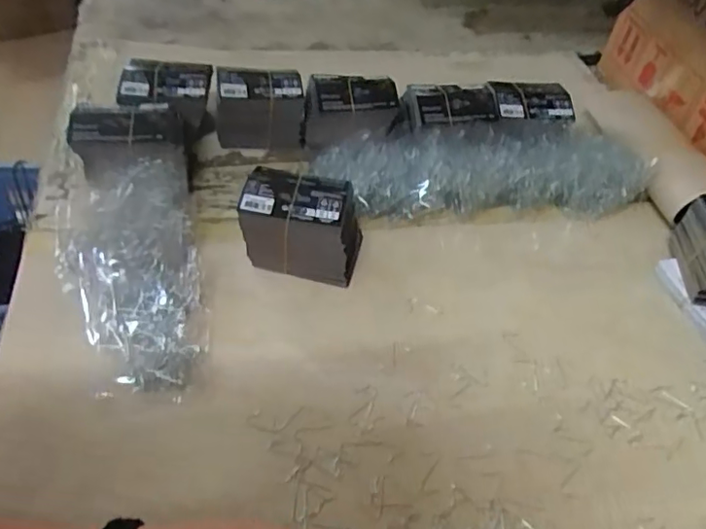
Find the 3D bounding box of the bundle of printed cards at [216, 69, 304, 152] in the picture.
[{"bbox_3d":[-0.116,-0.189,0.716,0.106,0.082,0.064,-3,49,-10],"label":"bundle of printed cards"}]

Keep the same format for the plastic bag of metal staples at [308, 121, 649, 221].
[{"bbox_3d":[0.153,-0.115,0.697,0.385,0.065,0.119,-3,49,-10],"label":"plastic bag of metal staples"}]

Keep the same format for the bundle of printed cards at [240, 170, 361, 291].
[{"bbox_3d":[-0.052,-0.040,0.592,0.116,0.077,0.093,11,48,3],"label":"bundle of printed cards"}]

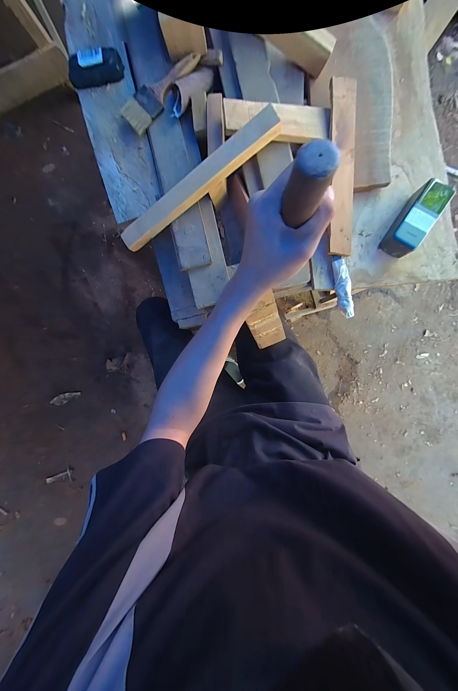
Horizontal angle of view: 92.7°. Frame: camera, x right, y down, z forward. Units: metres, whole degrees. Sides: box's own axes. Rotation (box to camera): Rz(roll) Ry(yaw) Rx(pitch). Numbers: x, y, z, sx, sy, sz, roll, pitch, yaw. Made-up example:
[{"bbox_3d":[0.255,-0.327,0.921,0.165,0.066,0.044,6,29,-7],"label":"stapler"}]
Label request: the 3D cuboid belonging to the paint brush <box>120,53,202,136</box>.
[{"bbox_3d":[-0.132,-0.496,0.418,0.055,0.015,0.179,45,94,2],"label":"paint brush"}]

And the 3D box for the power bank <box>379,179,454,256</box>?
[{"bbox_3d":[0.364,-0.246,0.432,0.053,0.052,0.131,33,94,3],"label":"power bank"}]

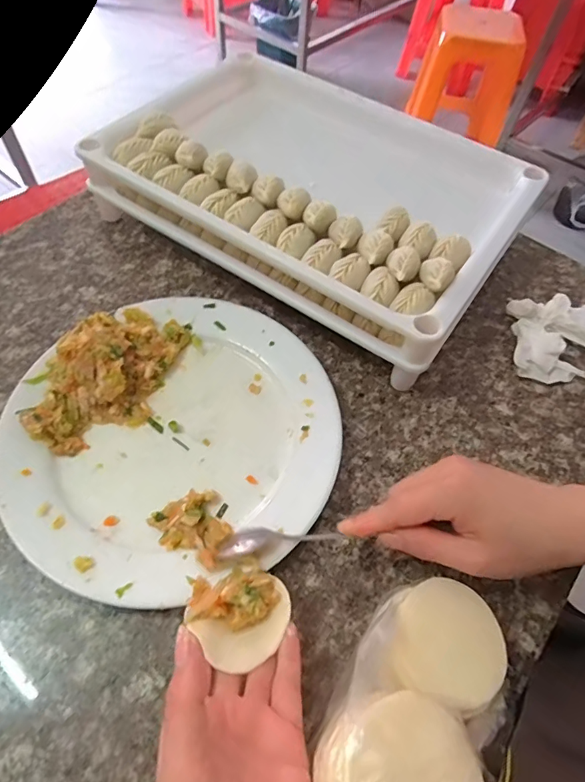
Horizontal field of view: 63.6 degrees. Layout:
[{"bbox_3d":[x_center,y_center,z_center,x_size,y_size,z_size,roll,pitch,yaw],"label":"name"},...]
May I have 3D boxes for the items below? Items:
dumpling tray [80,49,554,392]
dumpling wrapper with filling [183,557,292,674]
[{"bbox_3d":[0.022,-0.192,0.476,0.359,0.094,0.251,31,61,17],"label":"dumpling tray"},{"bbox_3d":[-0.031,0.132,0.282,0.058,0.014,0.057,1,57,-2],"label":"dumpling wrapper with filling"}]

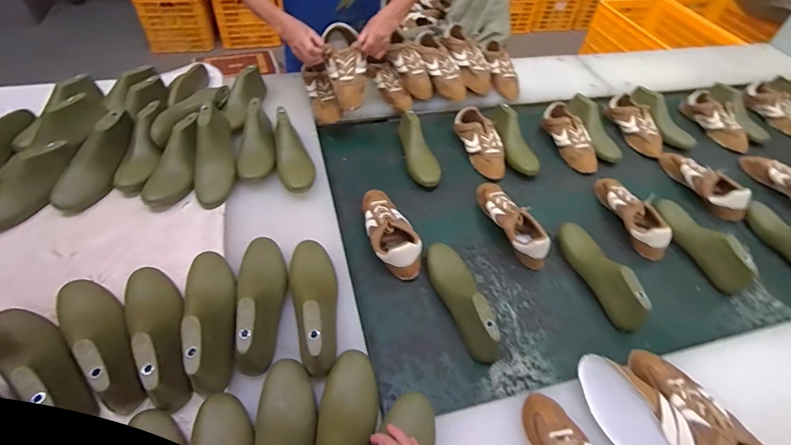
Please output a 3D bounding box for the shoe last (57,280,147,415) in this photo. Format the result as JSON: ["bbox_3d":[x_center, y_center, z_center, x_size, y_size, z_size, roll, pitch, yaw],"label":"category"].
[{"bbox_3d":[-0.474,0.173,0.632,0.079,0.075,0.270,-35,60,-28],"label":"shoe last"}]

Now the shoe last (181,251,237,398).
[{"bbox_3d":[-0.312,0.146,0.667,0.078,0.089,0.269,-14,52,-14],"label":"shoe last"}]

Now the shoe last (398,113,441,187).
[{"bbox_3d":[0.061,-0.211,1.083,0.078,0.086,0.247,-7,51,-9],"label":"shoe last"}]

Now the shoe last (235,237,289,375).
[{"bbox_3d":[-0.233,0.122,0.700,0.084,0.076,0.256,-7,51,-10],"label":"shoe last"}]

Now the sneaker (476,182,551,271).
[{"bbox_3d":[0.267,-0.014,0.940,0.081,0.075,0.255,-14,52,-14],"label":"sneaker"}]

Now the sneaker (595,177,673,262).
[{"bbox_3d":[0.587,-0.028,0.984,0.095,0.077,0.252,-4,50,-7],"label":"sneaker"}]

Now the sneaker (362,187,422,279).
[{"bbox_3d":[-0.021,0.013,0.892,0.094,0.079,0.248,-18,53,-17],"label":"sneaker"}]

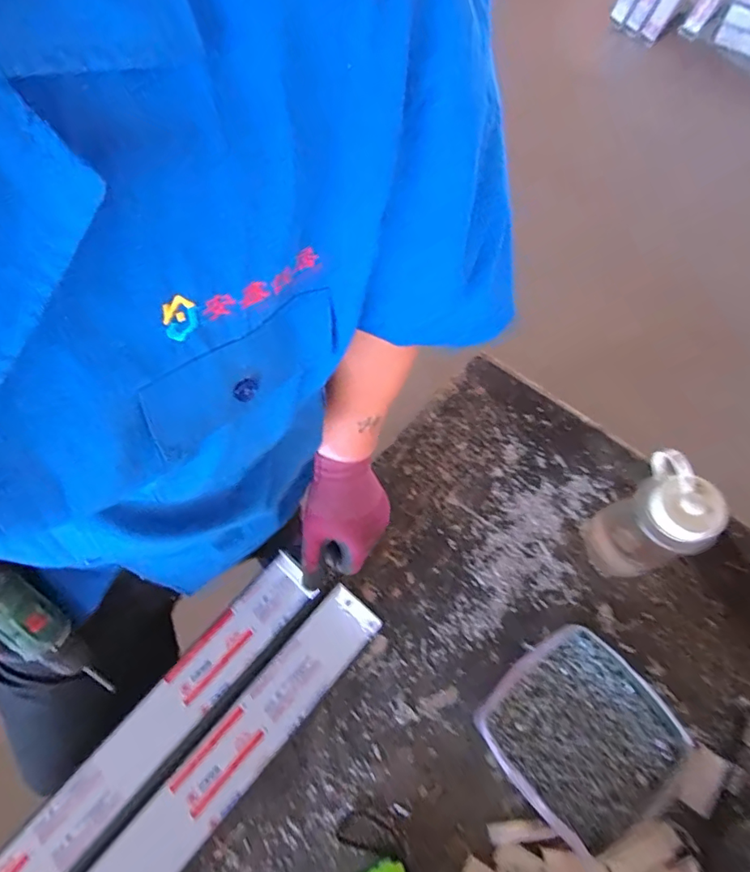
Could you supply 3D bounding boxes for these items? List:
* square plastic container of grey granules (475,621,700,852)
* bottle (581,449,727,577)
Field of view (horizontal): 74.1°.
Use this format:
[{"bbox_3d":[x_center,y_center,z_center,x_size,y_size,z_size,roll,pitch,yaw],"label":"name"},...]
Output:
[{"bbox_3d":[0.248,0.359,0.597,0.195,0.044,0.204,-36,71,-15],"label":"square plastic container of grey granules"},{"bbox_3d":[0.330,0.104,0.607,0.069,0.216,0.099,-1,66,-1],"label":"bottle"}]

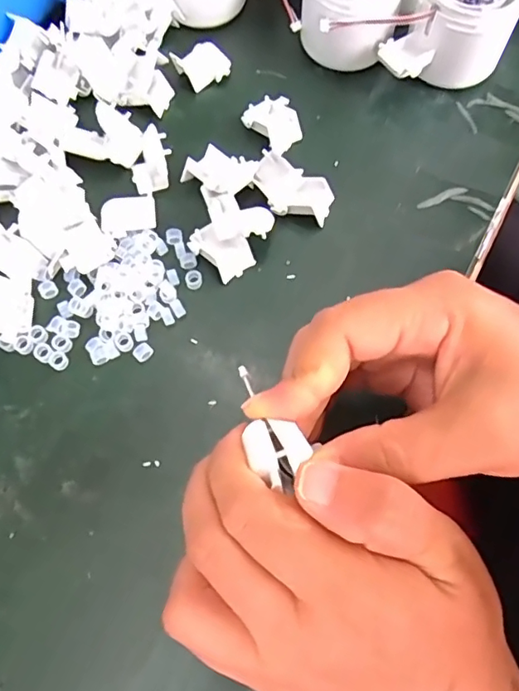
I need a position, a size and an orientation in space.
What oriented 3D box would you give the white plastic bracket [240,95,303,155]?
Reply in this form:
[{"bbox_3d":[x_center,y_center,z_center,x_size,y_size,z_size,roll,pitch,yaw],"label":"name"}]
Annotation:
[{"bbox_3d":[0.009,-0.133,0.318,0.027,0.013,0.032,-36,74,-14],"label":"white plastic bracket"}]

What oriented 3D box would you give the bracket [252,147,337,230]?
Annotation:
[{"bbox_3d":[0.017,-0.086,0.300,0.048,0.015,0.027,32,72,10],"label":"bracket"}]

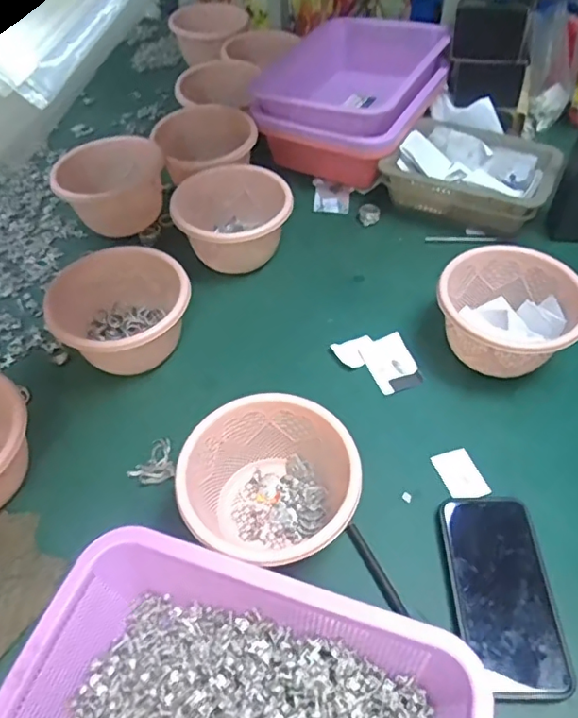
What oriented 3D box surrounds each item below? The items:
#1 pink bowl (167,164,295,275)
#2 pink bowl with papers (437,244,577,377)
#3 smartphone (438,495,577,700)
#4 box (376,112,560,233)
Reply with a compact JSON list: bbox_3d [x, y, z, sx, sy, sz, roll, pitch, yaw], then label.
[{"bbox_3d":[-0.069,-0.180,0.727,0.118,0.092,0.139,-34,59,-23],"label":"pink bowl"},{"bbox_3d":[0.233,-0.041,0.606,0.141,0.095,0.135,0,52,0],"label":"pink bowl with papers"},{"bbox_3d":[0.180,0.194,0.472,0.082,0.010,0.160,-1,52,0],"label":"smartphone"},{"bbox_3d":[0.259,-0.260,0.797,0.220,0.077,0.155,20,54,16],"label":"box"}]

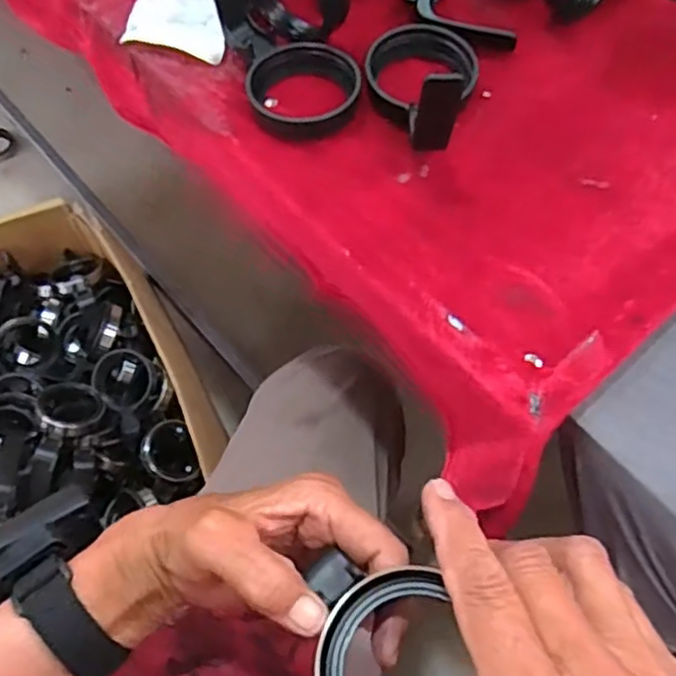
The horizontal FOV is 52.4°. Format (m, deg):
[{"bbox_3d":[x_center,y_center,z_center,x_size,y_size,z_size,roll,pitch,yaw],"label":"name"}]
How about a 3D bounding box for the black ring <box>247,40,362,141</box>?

* Instructions to follow: Write out the data word for word. Any picture is to be skipped.

* Your response:
Find the 3D bounding box of the bundle of printed cards at [216, 69, 304, 152] in the picture.
[{"bbox_3d":[-0.116,-0.189,0.716,0.106,0.082,0.064,-3,49,-10],"label":"bundle of printed cards"}]

Keep the same format for the plastic bag of metal staples at [308, 121, 649, 221].
[{"bbox_3d":[0.153,-0.115,0.697,0.385,0.065,0.119,-3,49,-10],"label":"plastic bag of metal staples"}]

Keep the same format for the bundle of printed cards at [240, 170, 361, 291].
[{"bbox_3d":[-0.052,-0.040,0.592,0.116,0.077,0.093,11,48,3],"label":"bundle of printed cards"}]

Horizontal angle of view: 92.7°. Frame: camera, x right, y down, z forward. Units: metres, whole degrees. Sides: box's own axes. Rotation (box to camera): Rz(roll) Ry(yaw) Rx(pitch). Numbers: x, y, z, sx, sy, sz, roll, pitch, yaw. Made-up example:
[{"bbox_3d":[0.255,-0.327,0.921,0.165,0.066,0.044,6,29,-7],"label":"stapler"}]
Label request: the 3D cuboid belonging to the paint brush <box>120,53,202,136</box>.
[{"bbox_3d":[-0.132,-0.496,0.418,0.055,0.015,0.179,45,94,2],"label":"paint brush"}]

And the 3D box for the power bank <box>379,179,454,256</box>?
[{"bbox_3d":[0.364,-0.246,0.432,0.053,0.052,0.131,33,94,3],"label":"power bank"}]

Horizontal field of view: 63.6 degrees. Layout:
[{"bbox_3d":[x_center,y_center,z_center,x_size,y_size,z_size,roll,pitch,yaw],"label":"name"},...]
May I have 3D boxes for the items below? Items:
dumpling tray [80,49,554,392]
dumpling wrapper with filling [183,557,292,674]
[{"bbox_3d":[0.022,-0.192,0.476,0.359,0.094,0.251,31,61,17],"label":"dumpling tray"},{"bbox_3d":[-0.031,0.132,0.282,0.058,0.014,0.057,1,57,-2],"label":"dumpling wrapper with filling"}]

Please output a 3D bounding box for the shoe last (57,280,147,415) in this photo. Format the result as JSON: ["bbox_3d":[x_center, y_center, z_center, x_size, y_size, z_size, roll, pitch, yaw],"label":"category"].
[{"bbox_3d":[-0.474,0.173,0.632,0.079,0.075,0.270,-35,60,-28],"label":"shoe last"}]

Now the shoe last (181,251,237,398).
[{"bbox_3d":[-0.312,0.146,0.667,0.078,0.089,0.269,-14,52,-14],"label":"shoe last"}]

Now the shoe last (398,113,441,187).
[{"bbox_3d":[0.061,-0.211,1.083,0.078,0.086,0.247,-7,51,-9],"label":"shoe last"}]

Now the shoe last (235,237,289,375).
[{"bbox_3d":[-0.233,0.122,0.700,0.084,0.076,0.256,-7,51,-10],"label":"shoe last"}]

Now the sneaker (476,182,551,271).
[{"bbox_3d":[0.267,-0.014,0.940,0.081,0.075,0.255,-14,52,-14],"label":"sneaker"}]

Now the sneaker (595,177,673,262).
[{"bbox_3d":[0.587,-0.028,0.984,0.095,0.077,0.252,-4,50,-7],"label":"sneaker"}]

Now the sneaker (362,187,422,279).
[{"bbox_3d":[-0.021,0.013,0.892,0.094,0.079,0.248,-18,53,-17],"label":"sneaker"}]

Could you supply 3D bounding boxes for these items? List:
* square plastic container of grey granules (475,621,700,852)
* bottle (581,449,727,577)
Field of view (horizontal): 74.1°.
Use this format:
[{"bbox_3d":[x_center,y_center,z_center,x_size,y_size,z_size,roll,pitch,yaw],"label":"name"},...]
Output:
[{"bbox_3d":[0.248,0.359,0.597,0.195,0.044,0.204,-36,71,-15],"label":"square plastic container of grey granules"},{"bbox_3d":[0.330,0.104,0.607,0.069,0.216,0.099,-1,66,-1],"label":"bottle"}]

I need a position, a size and an orientation in space.
What oriented 3D box would you give the white plastic bracket [240,95,303,155]?
Reply in this form:
[{"bbox_3d":[x_center,y_center,z_center,x_size,y_size,z_size,roll,pitch,yaw],"label":"name"}]
Annotation:
[{"bbox_3d":[0.009,-0.133,0.318,0.027,0.013,0.032,-36,74,-14],"label":"white plastic bracket"}]

What oriented 3D box would you give the bracket [252,147,337,230]?
Annotation:
[{"bbox_3d":[0.017,-0.086,0.300,0.048,0.015,0.027,32,72,10],"label":"bracket"}]

What oriented 3D box surrounds each item below? The items:
#1 pink bowl (167,164,295,275)
#2 pink bowl with papers (437,244,577,377)
#3 smartphone (438,495,577,700)
#4 box (376,112,560,233)
Reply with a compact JSON list: bbox_3d [x, y, z, sx, sy, sz, roll, pitch, yaw], then label.
[{"bbox_3d":[-0.069,-0.180,0.727,0.118,0.092,0.139,-34,59,-23],"label":"pink bowl"},{"bbox_3d":[0.233,-0.041,0.606,0.141,0.095,0.135,0,52,0],"label":"pink bowl with papers"},{"bbox_3d":[0.180,0.194,0.472,0.082,0.010,0.160,-1,52,0],"label":"smartphone"},{"bbox_3d":[0.259,-0.260,0.797,0.220,0.077,0.155,20,54,16],"label":"box"}]

The horizontal FOV is 52.4°. Format (m, deg):
[{"bbox_3d":[x_center,y_center,z_center,x_size,y_size,z_size,roll,pitch,yaw],"label":"name"}]
How about a 3D bounding box for the black ring <box>247,40,362,141</box>?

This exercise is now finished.